(Stored entries)
----------
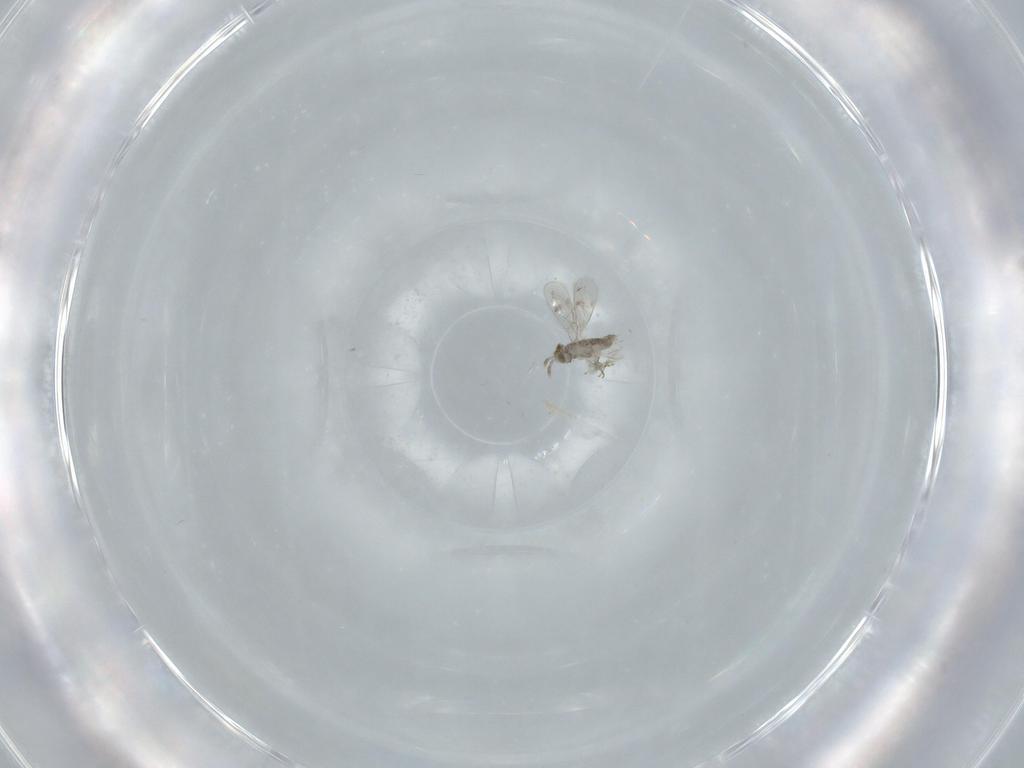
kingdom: Animalia
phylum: Arthropoda
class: Insecta
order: Hymenoptera
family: Aphelinidae
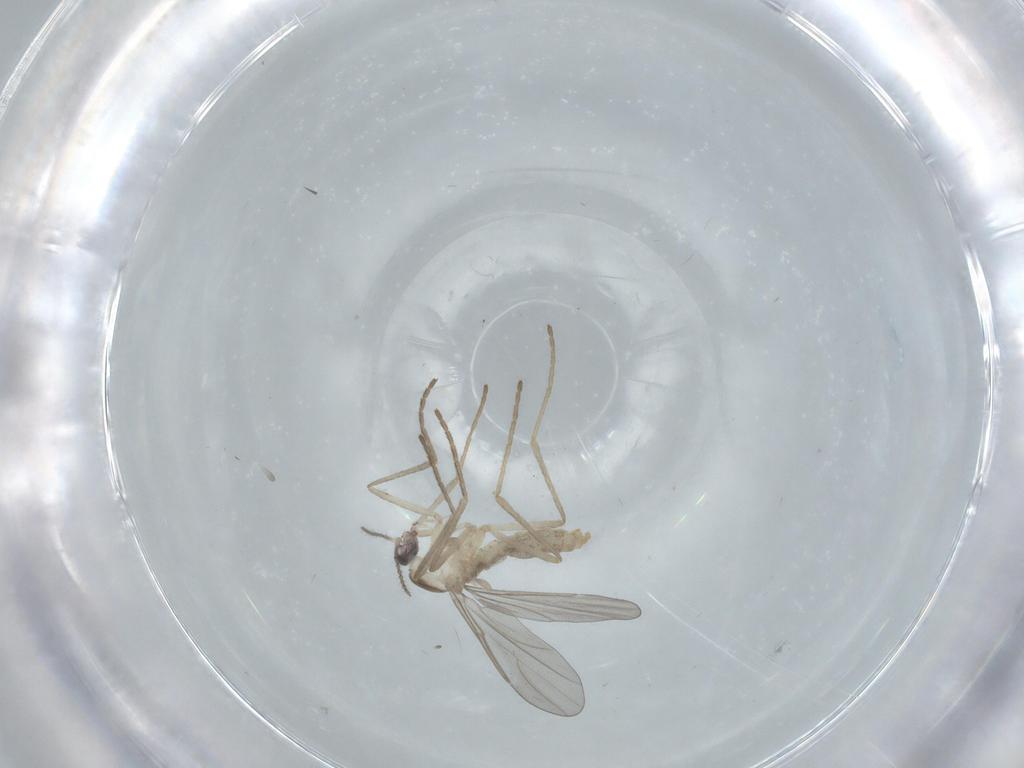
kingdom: Animalia
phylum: Arthropoda
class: Insecta
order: Diptera
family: Cecidomyiidae
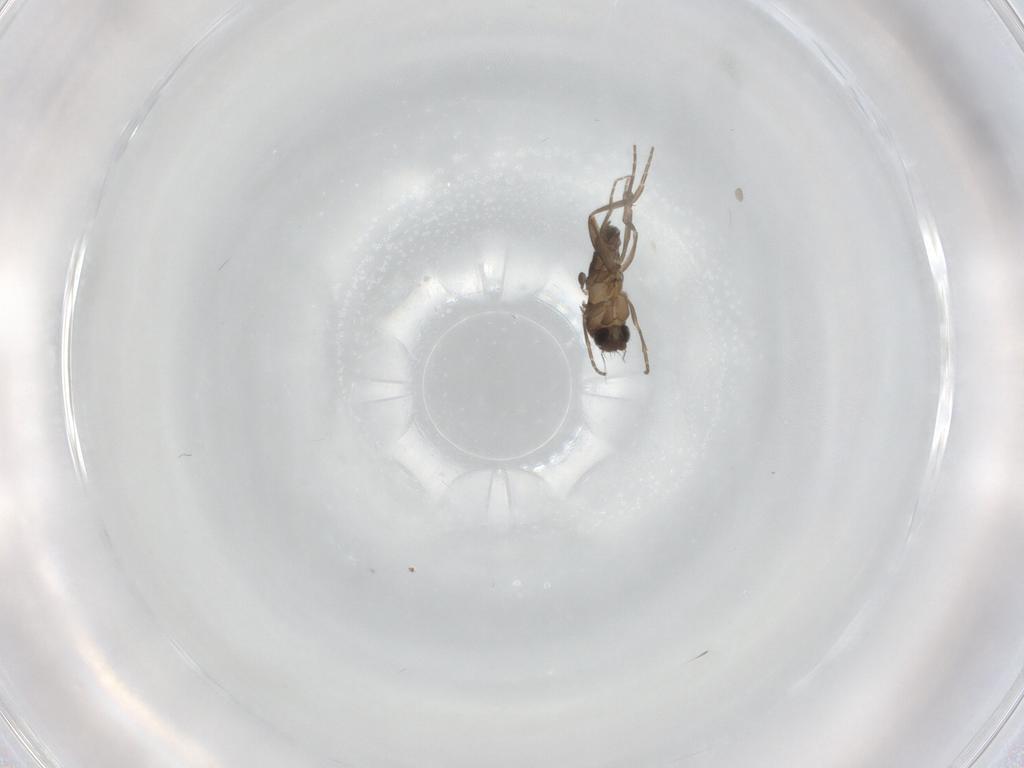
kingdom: Animalia
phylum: Arthropoda
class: Insecta
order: Diptera
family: Phoridae
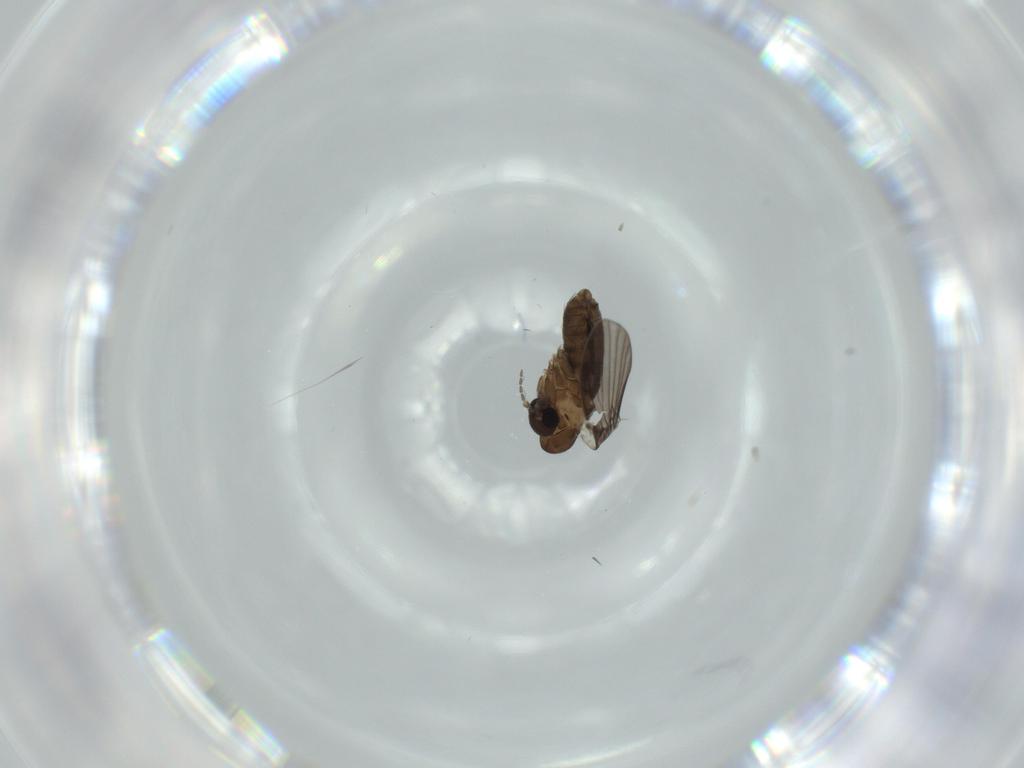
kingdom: Animalia
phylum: Arthropoda
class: Insecta
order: Diptera
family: Psychodidae
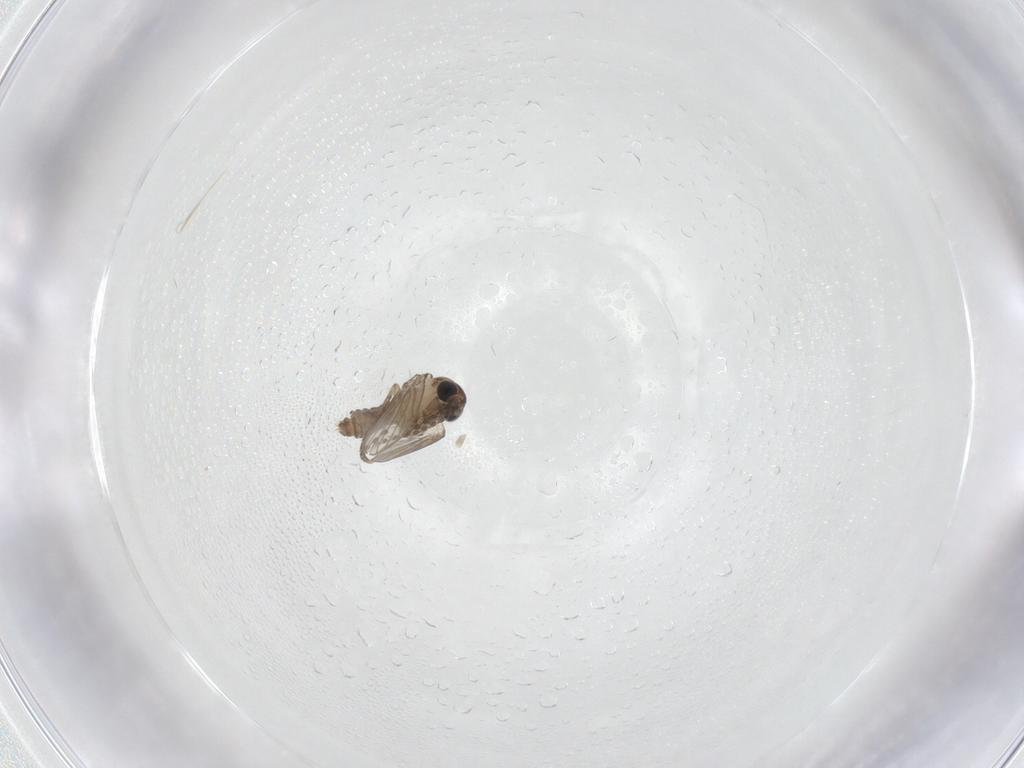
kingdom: Animalia
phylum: Arthropoda
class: Insecta
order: Diptera
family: Cecidomyiidae
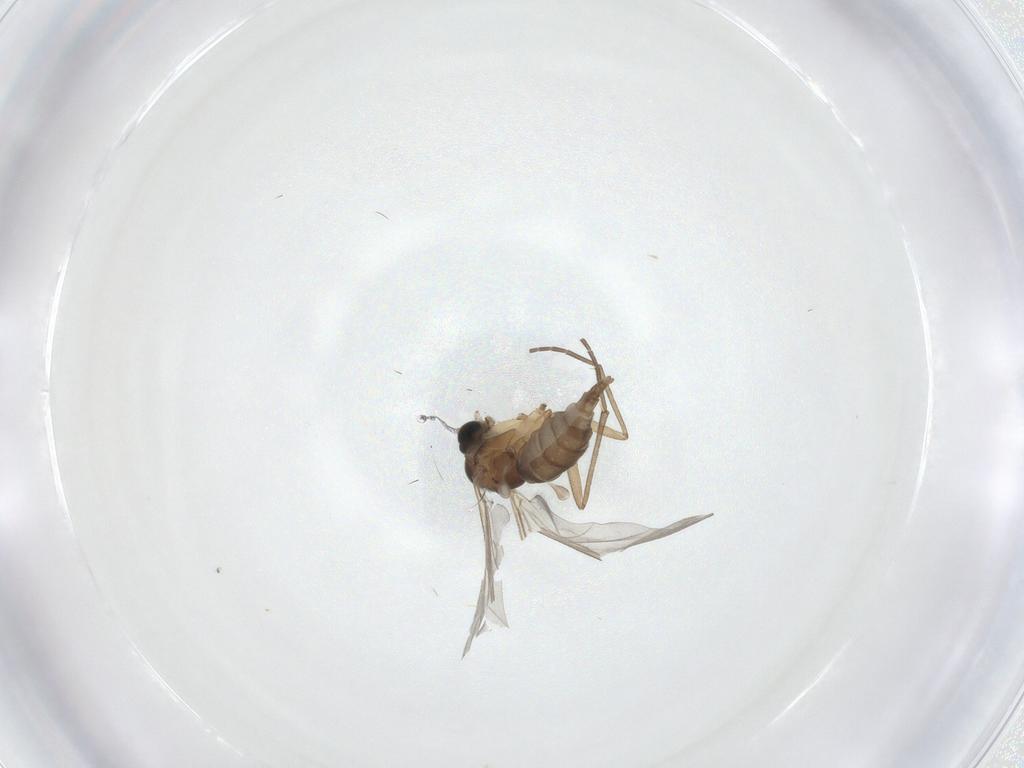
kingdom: Animalia
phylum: Arthropoda
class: Insecta
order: Diptera
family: Sciaridae
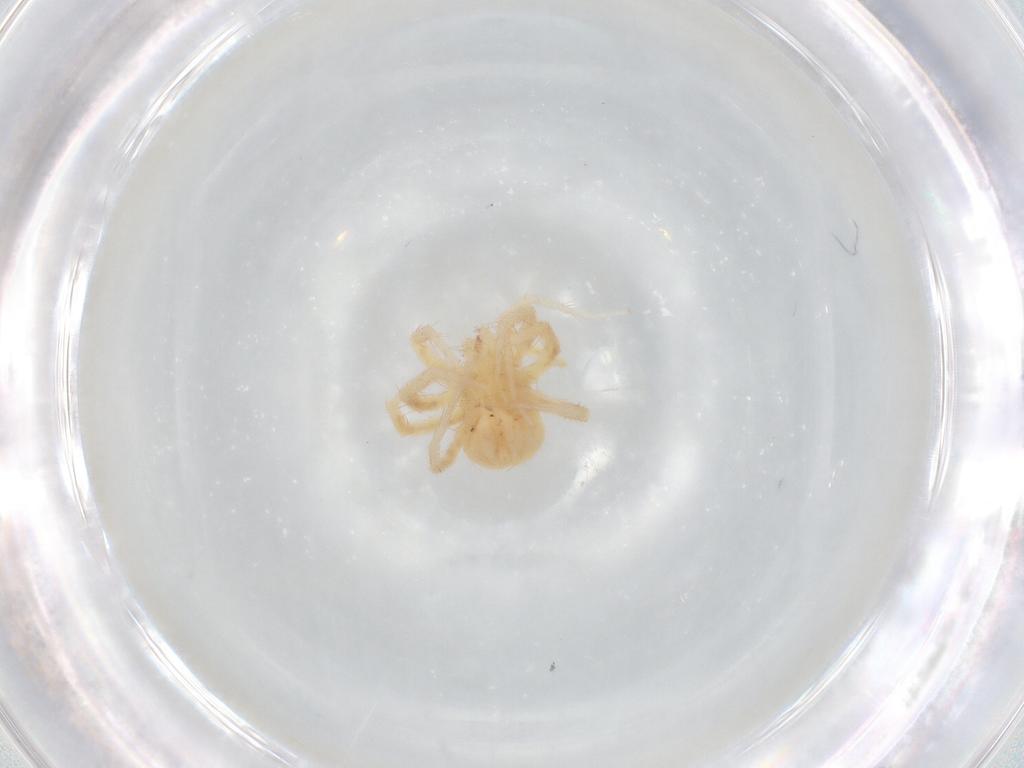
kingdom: Animalia
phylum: Arthropoda
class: Arachnida
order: Trombidiformes
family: Anystidae
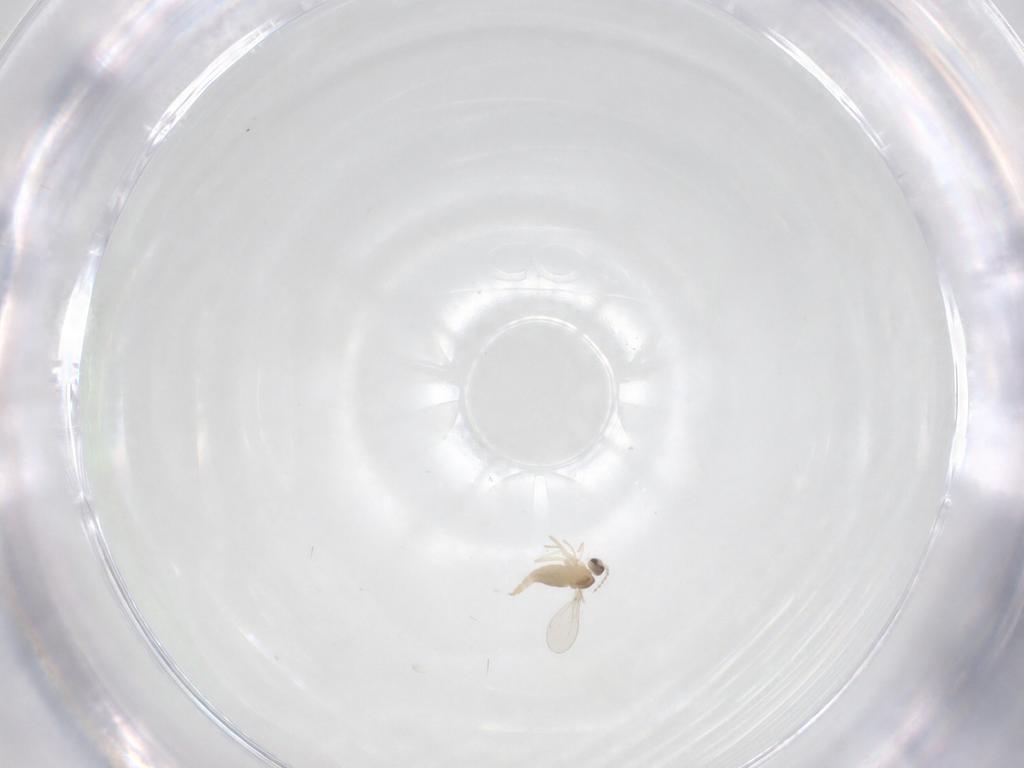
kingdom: Animalia
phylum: Arthropoda
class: Insecta
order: Diptera
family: Cecidomyiidae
----------
▸ **Directive**
Copy every line of the records above character for character, leaving out the pictures.

▸ **Solution for this problem**
kingdom: Animalia
phylum: Arthropoda
class: Insecta
order: Hymenoptera
family: Aphelinidae
kingdom: Animalia
phylum: Arthropoda
class: Insecta
order: Diptera
family: Cecidomyiidae
kingdom: Animalia
phylum: Arthropoda
class: Insecta
order: Diptera
family: Phoridae
kingdom: Animalia
phylum: Arthropoda
class: Insecta
order: Diptera
family: Psychodidae
kingdom: Animalia
phylum: Arthropoda
class: Insecta
order: Diptera
family: Cecidomyiidae
kingdom: Animalia
phylum: Arthropoda
class: Insecta
order: Diptera
family: Sciaridae
kingdom: Animalia
phylum: Arthropoda
class: Arachnida
order: Trombidiformes
family: Anystidae
kingdom: Animalia
phylum: Arthropoda
class: Insecta
order: Diptera
family: Cecidomyiidae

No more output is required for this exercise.